** DATA FOR PROCESSING **
+++++

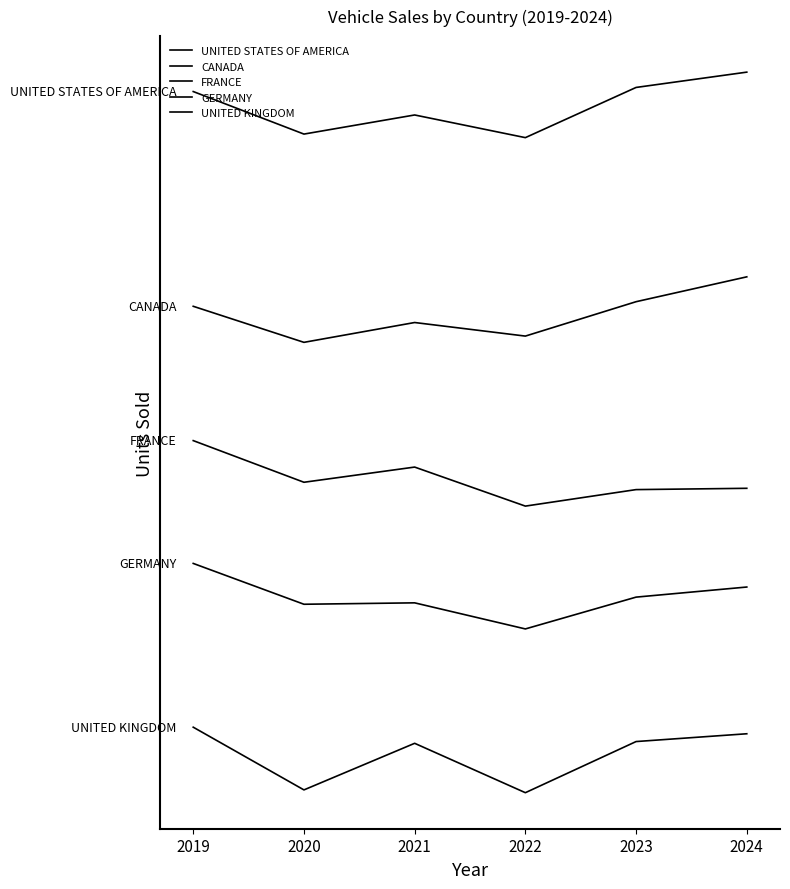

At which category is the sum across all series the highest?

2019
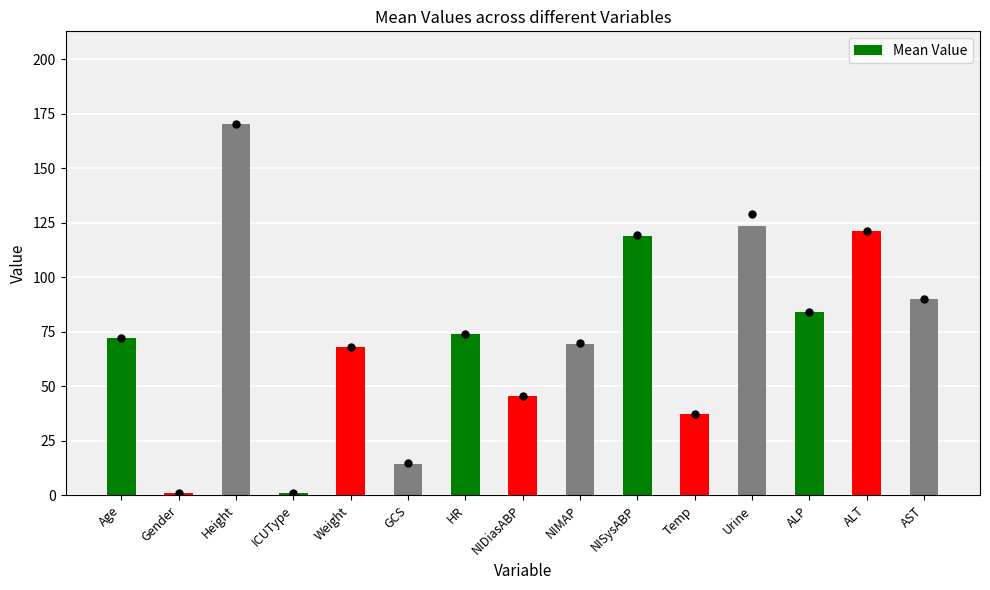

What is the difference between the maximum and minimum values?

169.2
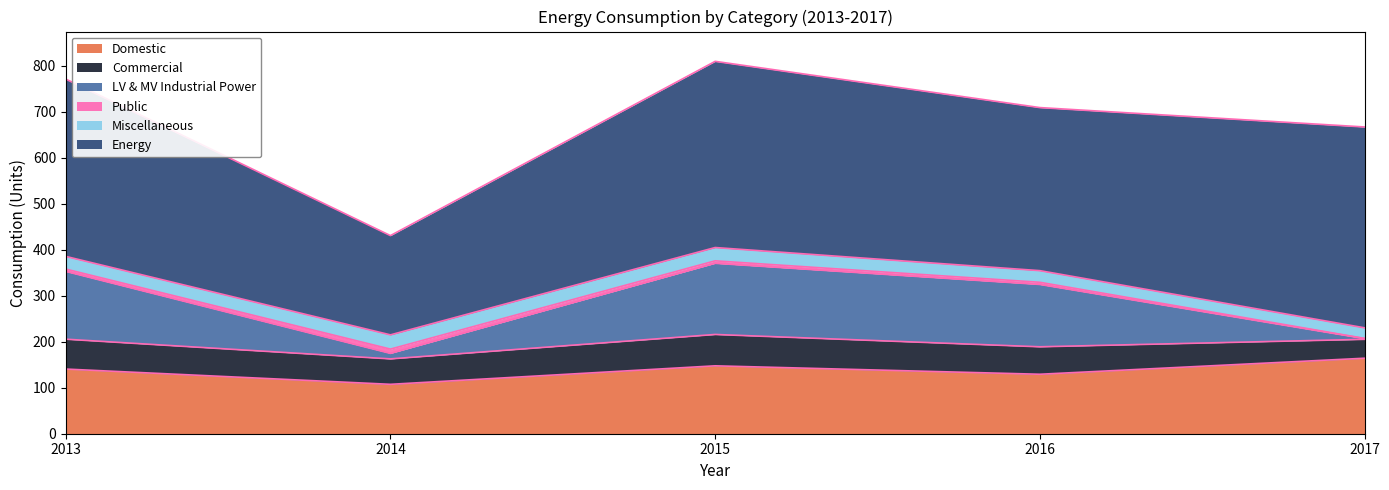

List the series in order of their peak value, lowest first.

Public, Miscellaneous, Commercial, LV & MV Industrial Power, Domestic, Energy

+++++

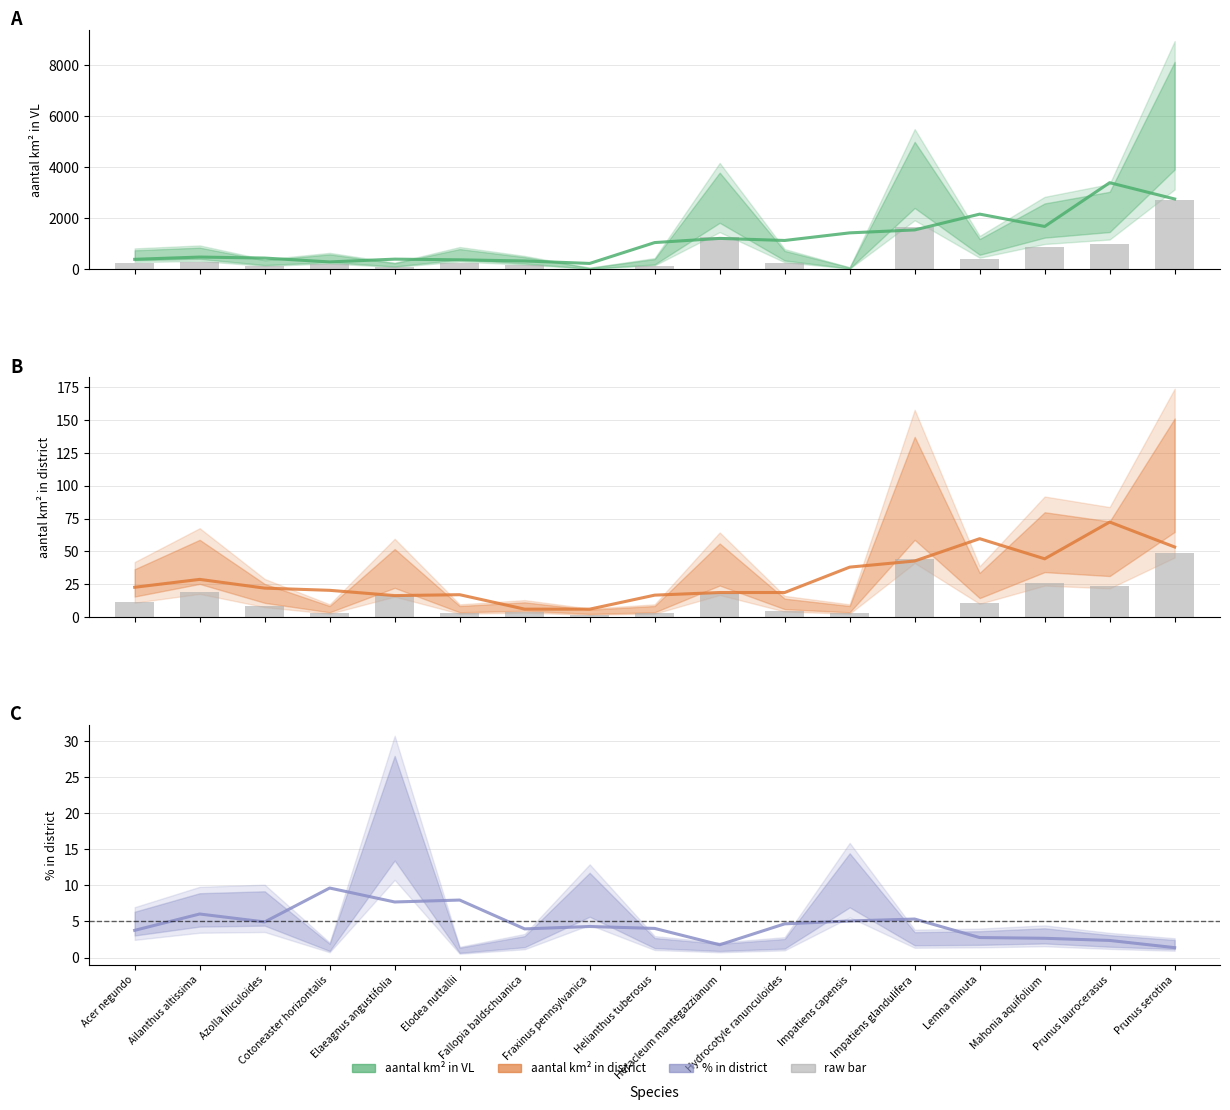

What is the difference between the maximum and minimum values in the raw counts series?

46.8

+++++

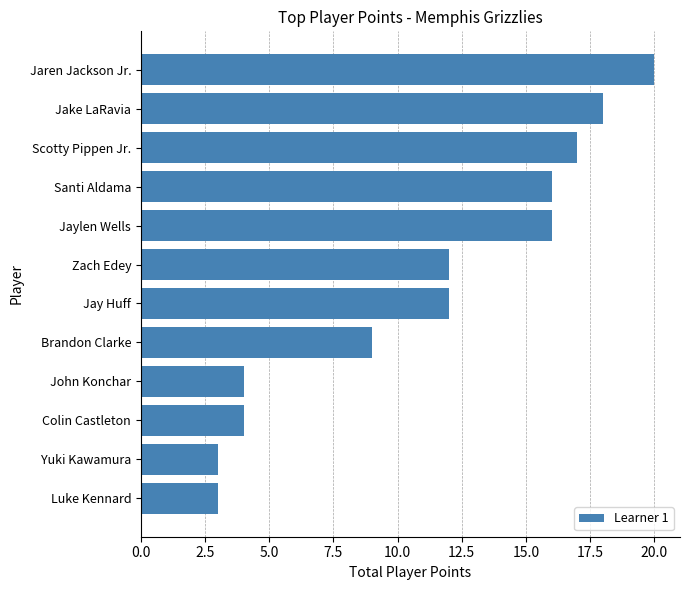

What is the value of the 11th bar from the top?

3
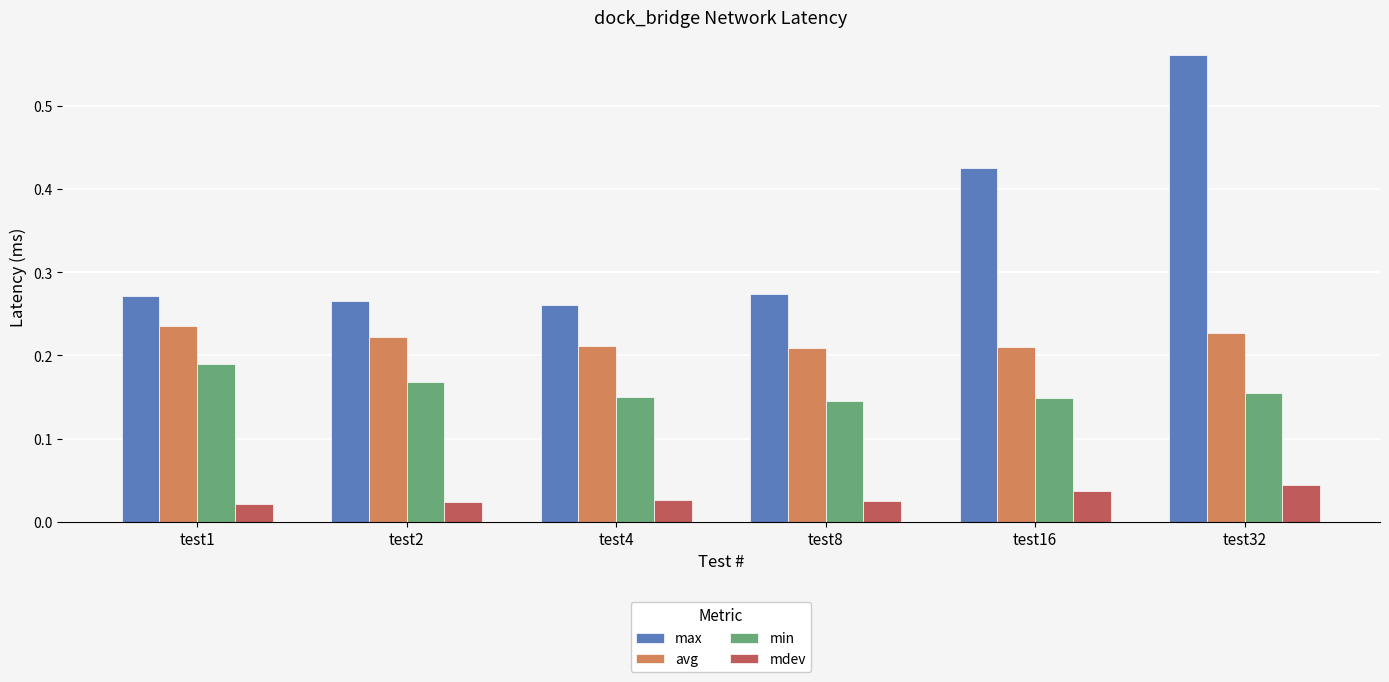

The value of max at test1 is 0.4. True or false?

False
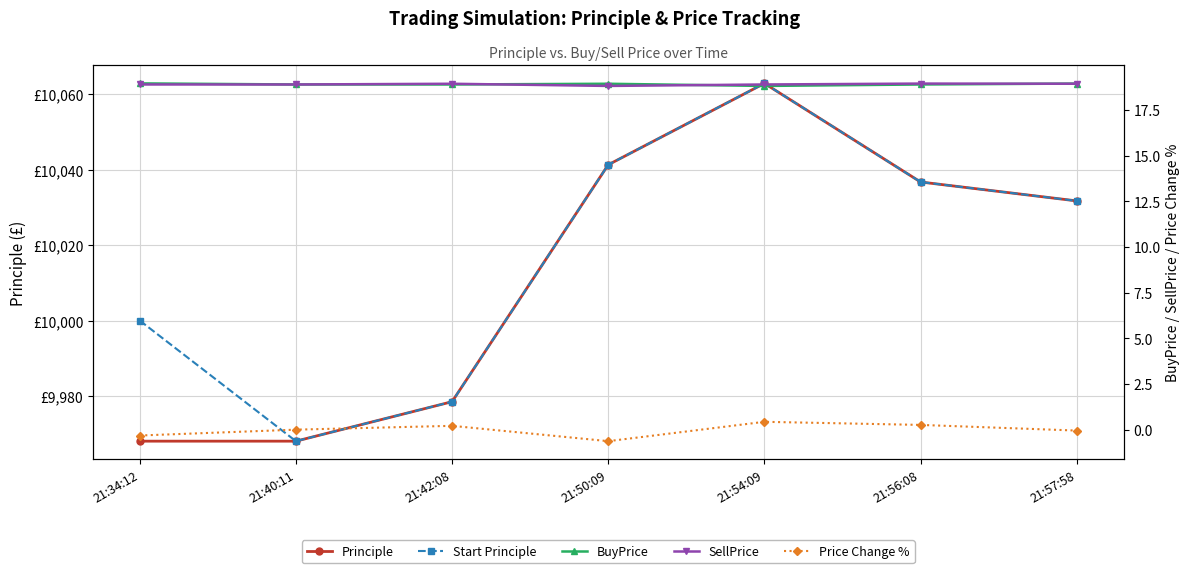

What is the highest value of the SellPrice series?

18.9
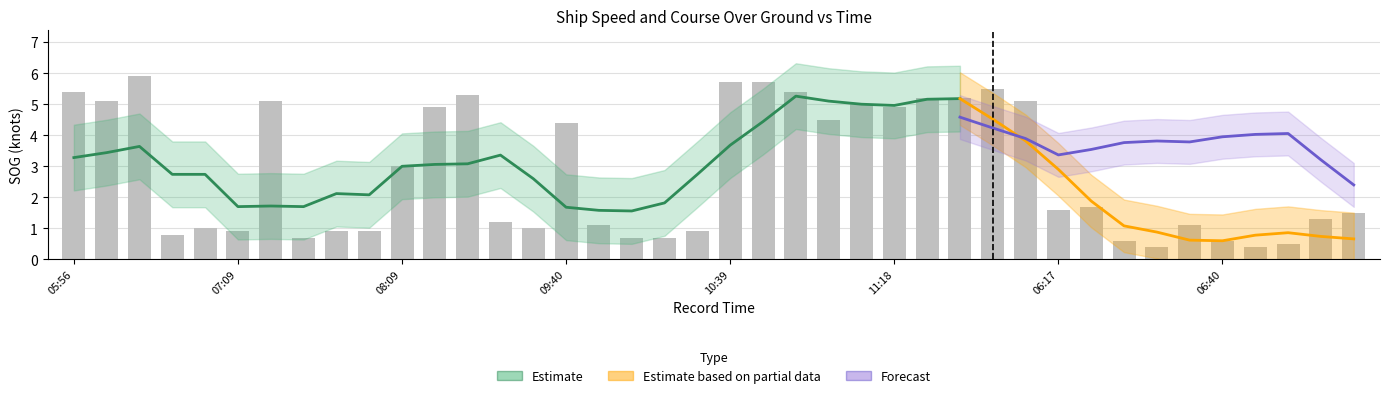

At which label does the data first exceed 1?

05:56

+++++

Please rewrite the part of the records that opens with the line containing "At which category" and closes with the line containing "List the series", putting "datasets" wherever "series" appears and changing nothing else. Leave the pictures out of your answer.

** WRITTEN RESPONSE **
At which category is the sum across all datasets the highest?

2019

What is the difference between the maximum and minimum values?

169.2

List the datasets in order of their peak value, lowest first.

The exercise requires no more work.